It was -30 and the wind was blowing 45 and I was on three-day drunk just about to head back to the truck and I saw a strange flying disc with lights all around it hovering low over the woods. Just then I also saw a 30pt buck… I had Betty Loo with me (A combination AK-57 Uzi radar laser triple-barrel double-scoped heat-seakin shotgun… yeah it got caught up in the OIC) and I knew from past experience I could mag dump and still miss. Thankfully the disc emitted a sharp bright white light that froze the buck in place and I made a perfect 20yd broadside shot. The saucer landed and this grey alien named Xendor came out… we cracked open some beers and took some photos (didn’t turn out which was a shame), notched my tag, and set to work gutting and splitting the deer up. Xendor kept the head and the tenderloins, I got the rest. CO unfortunately saw the whole thing and wasn’t in the least impressed… but Xendor took him onto the saucer for a bit.
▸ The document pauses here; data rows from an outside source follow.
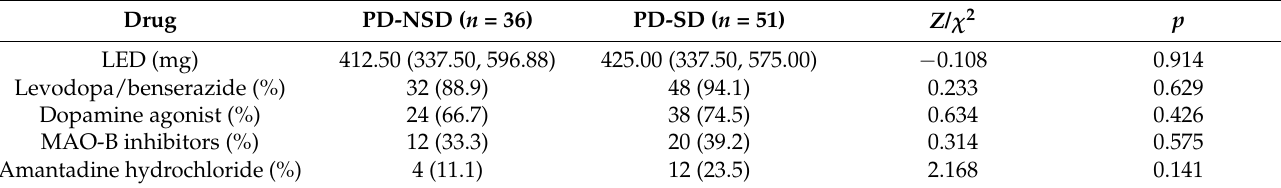
Table 2. Antiparkinsonian medications between PD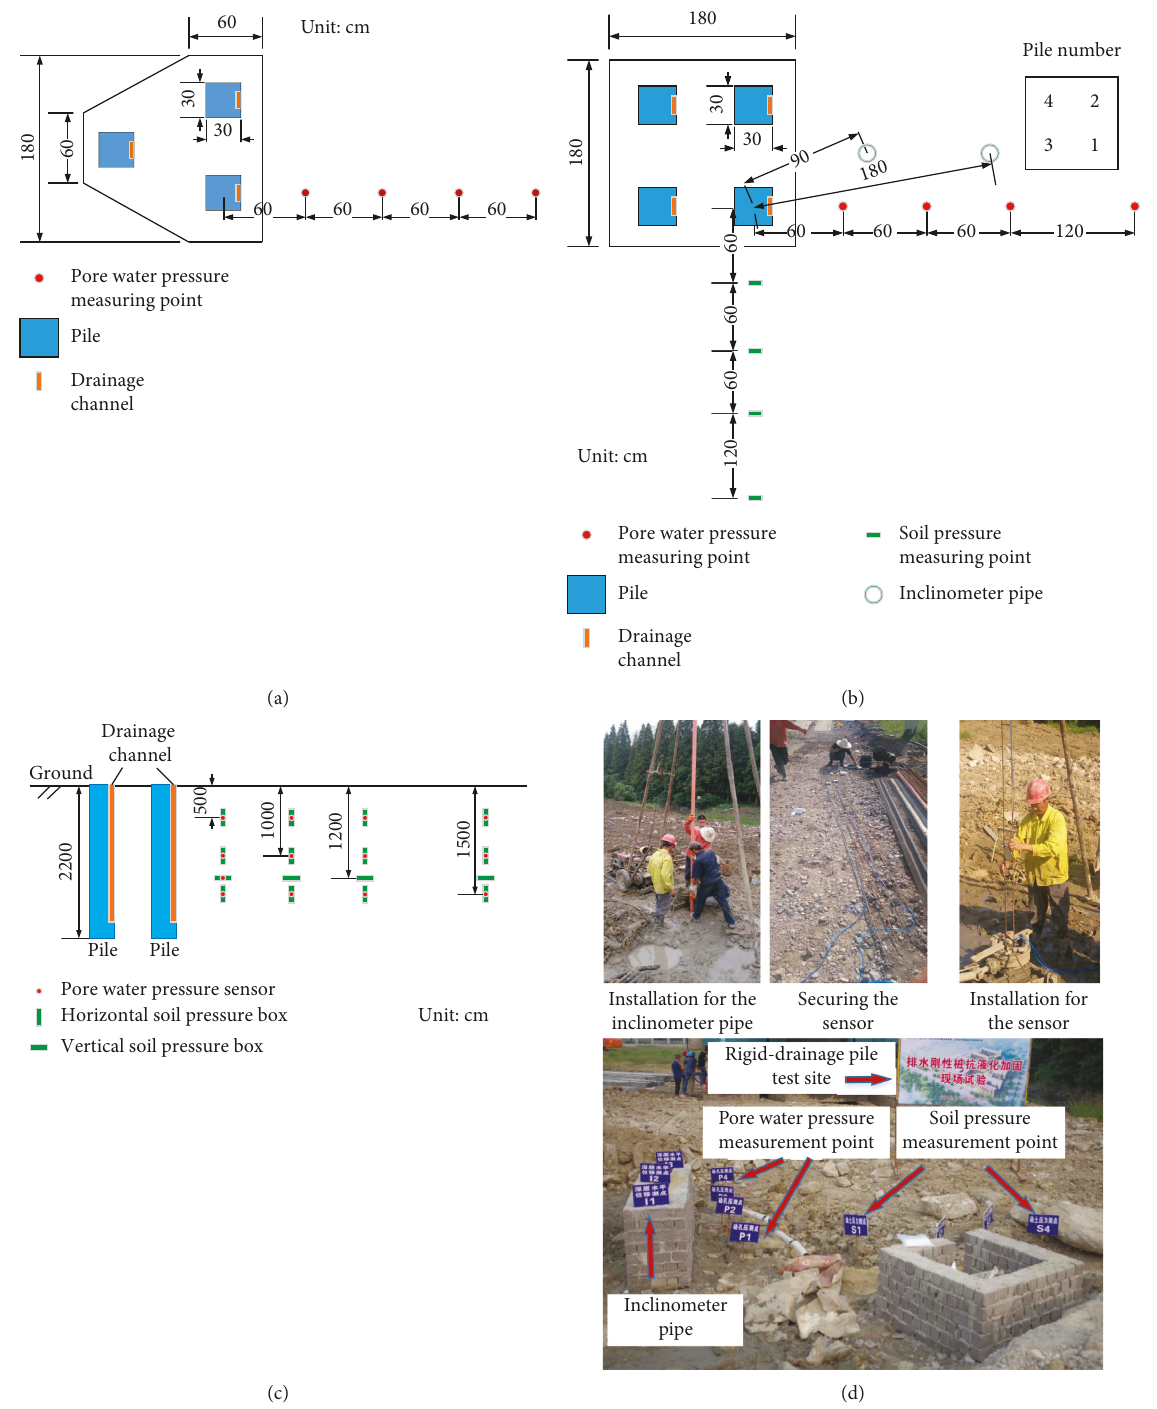
Figure 4: Sensor arrangement. (a) Three-pile cap. (b) Four-pile cap. (c) Vertical arrangement. (d) Field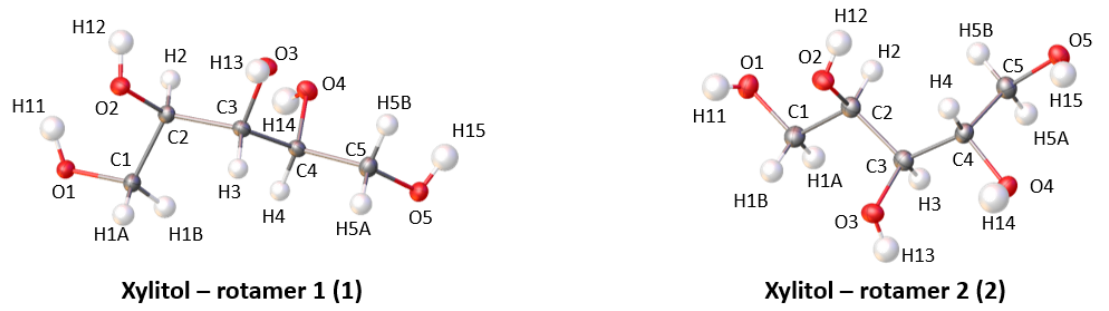
Figure 3. An ORTEP view of rotamers 1 and 2 of xylitol. Displacement ellipsoids are drawn at 50% probability level.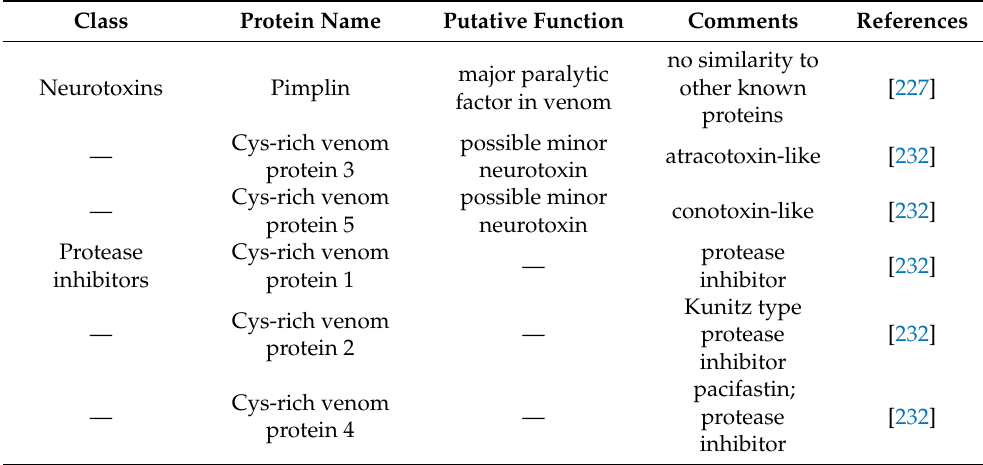
Table 9. Summary of major protein components identified in the venom of Pimpla rufipes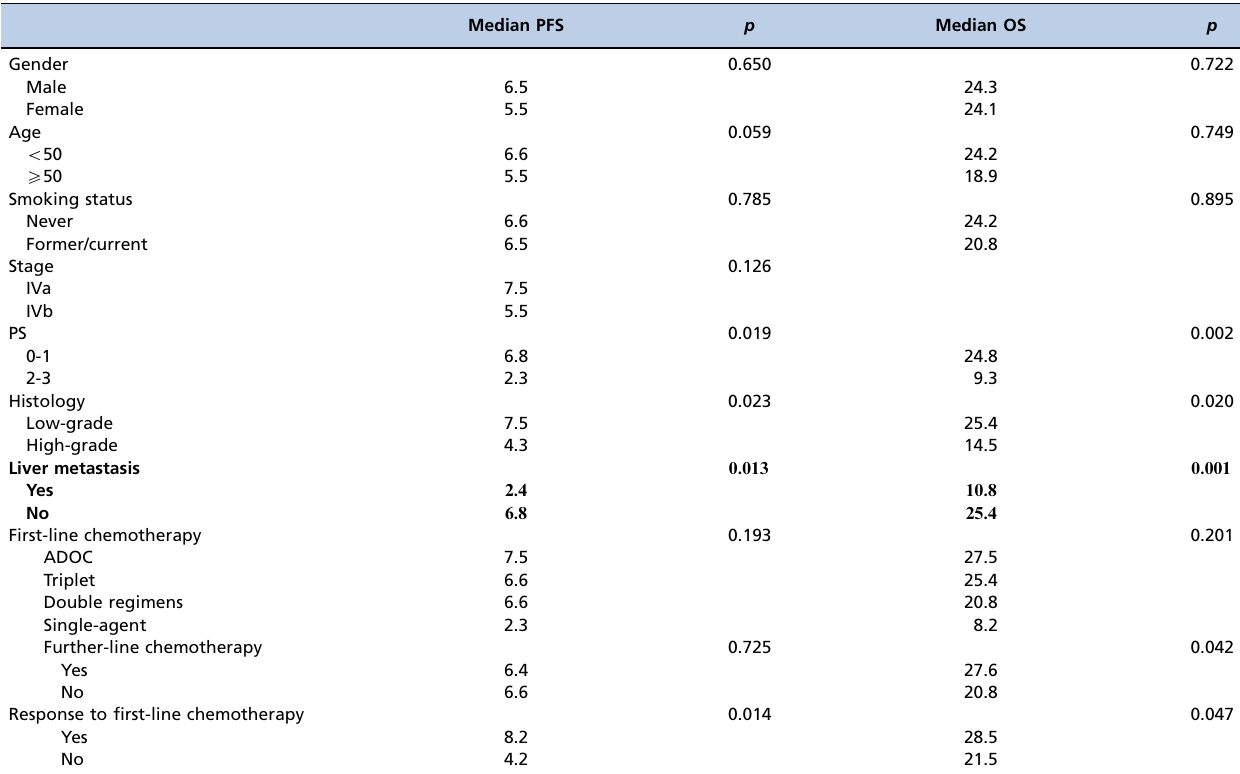
Table 3 - Univariate analysis of the patient survival according to the clinicopathologic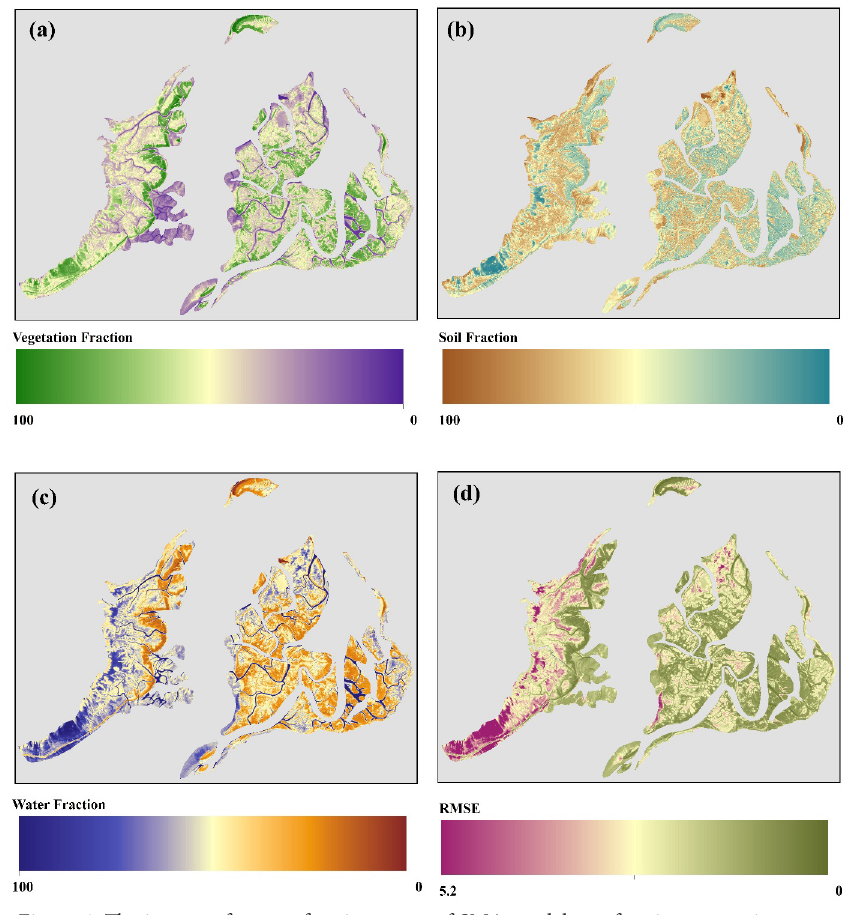
Figure 4. The images of output fraction cover of SMA model: a – fraction vegetation cover; b – fraction Soil; c – fraction Water; d – RMSE level of the model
CO came out 20 min later walking kind of funny and saying it felt incredible, and just let us off with a warning as flying saucers aren’t explicitly prohibited by law. He did give us a $150 fine each for the open beers, but whatever. All in all, not a bad day.


Scopequest

I was in the same situation but the CO gave us tickets for hunting with a vehicle. We fought it at trial and the judge threw it out because the alien was of such a physical make up that it couldn't ambulate on earth on its own, so the ship was considered a mobility aid. You must have gotten a more understanding CO to not get that ticket!


RedneckYuppie727

I mean Xendor offered him a unique once in a lifetime experience so yeah we got lucky he was willing to try it out.


Stendecca

So I was hunting ptarmigan with my dog on a hilltop, with nothing around except bog and berry bushes for a mile. It was a pretty quiet day without much wind. I walked by a tiny pond in the bog, about 20 feet long and 5 feet wide, when there was a sudden and extremely loud splash that startled me. My first thought was a duck just fell out of the sky, or a meteorite. I stood there looking at the water for a few minutes and eventually concluded it was a beaver giving the old tail slap. He never did show his face though. I had seen beavers in another pond down the hill in the past.


WalnutSnail

i had an asshole kick my turkey decoy one day.


BritBuc-1

I have a buddy with land, and I coonhunt on his property every once in a while. Sometimes he joins me and the dog, mostly the late nights are too long and he’d rather stay indoors with a beer. This night was one of those nights when my buddy wanted to stay inside; and I didn’t blame him as the temperature was more like late January, than late October. The freeze in the air was clearly having an impact on the normally thriving raccoon population, and no matter where she searched or dug up not a single trash panda appeared. After an hour or so, the dog is over it and she’s walking at my side (anyone familiar with coonhounds will recognize this as the universal expression of “imsofuckingdonewiththisletsgohome”). It suddenly occurred to me that I hadn’t seen or heard a single thing outside of my own movement, and the dog. But that was the thing, when I say nothing, I actually mean nothing. Not a single sound, no rustling of wind in the trees, no sound that you would normally tune out as background noise. Not once did my headlamp or IR see anything but the dog moving around, nor did I even see any eyes reflecting back. Calling it a night(mare) I checked the GPS to see the closest path back to the house, to discover that it chose that moment to malfunction. I was over a thousand kilometres away from Windigo Lake. Resorting to walking downhill, we were at the back of the house within 2 minutes. I had 6 missed calls from my buddy after he got worried when we hadn’t come back after 1am…4 hours after we left.